Exercise data ▸
*** Begin section ***
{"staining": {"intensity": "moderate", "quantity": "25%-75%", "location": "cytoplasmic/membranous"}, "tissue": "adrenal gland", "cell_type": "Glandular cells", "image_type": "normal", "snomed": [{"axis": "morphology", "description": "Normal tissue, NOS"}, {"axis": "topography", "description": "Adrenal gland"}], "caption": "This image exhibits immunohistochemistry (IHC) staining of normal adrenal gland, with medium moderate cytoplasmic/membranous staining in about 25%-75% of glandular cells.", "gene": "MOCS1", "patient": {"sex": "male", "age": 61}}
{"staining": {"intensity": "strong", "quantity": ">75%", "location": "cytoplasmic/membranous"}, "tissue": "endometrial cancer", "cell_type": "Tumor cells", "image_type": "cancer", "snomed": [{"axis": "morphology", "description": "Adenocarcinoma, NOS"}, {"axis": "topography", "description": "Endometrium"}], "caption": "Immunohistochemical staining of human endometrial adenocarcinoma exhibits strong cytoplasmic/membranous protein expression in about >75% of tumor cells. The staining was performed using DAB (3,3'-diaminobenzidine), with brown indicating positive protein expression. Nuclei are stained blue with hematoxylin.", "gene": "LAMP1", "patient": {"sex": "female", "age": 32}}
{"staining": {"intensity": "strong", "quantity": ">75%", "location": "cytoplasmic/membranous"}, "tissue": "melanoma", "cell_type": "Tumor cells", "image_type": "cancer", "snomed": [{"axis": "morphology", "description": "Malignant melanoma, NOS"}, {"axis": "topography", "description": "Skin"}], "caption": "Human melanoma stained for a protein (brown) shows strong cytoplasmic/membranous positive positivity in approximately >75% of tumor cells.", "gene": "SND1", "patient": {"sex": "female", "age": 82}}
*** End section ***
Exercise goal ▸
Each line above must be reproduced exactly.

The answer ▸
{"staining": {"intensity": "moderate", "quantity": "25%-75%", "location": "cytoplasmic/membranous"}, "tissue": "adrenal gland", "cell_type": "Glandular cells", "image_type": "normal", "snomed": [{"axis": "morphology", "description": "Normal tissue, NOS"}, {"axis": "topography", "description": "Adrenal gland"}], "caption": "This image exhibits immunohistochemistry (IHC) staining of normal adrenal gland, with medium moderate cytoplasmic/membranous staining in about 25%-75% of glandular cells.", "gene": "MOCS1", "patient": {"sex": "male", "age": 61}}
{"staining": {"intensity": "strong", "quantity": ">75%", "location": "cytoplasmic/membranous"}, "tissue": "endometrial cancer", "cell_type": "Tumor cells", "image_type": "cancer", "snomed": [{"axis": "morphology", "description": "Adenocarcinoma, NOS"}, {"axis": "topography", "description": "Endometrium"}], "caption": "Immunohistochemical staining of human endometrial adenocarcinoma exhibits strong cytoplasmic/membranous protein expression in about >75% of tumor cells. The staining was performed using DAB (3,3'-diaminobenzidine), with brown indicating positive protein expression. Nuclei are stained blue with hematoxylin.", "gene": "LAMP1", "patient": {"sex": "female", "age": 32}}
{"staining": {"intensity": "strong", "quantity": ">75%", "location": "cytoplasmic/membranous"}, "tissue": "melanoma", "cell_type": "Tumor cells", "image_type": "cancer", "snomed": [{"axis": "morphology", "description": "Malignant melanoma, NOS"}, {"axis": "topography", "description": "Skin"}], "caption": "Human melanoma stained for a protein (brown) shows strong cytoplasmic/membranous positive positivity in approximately >75% of tumor cells.", "gene": "SND1", "patient": {"sex": "female", "age": 82}}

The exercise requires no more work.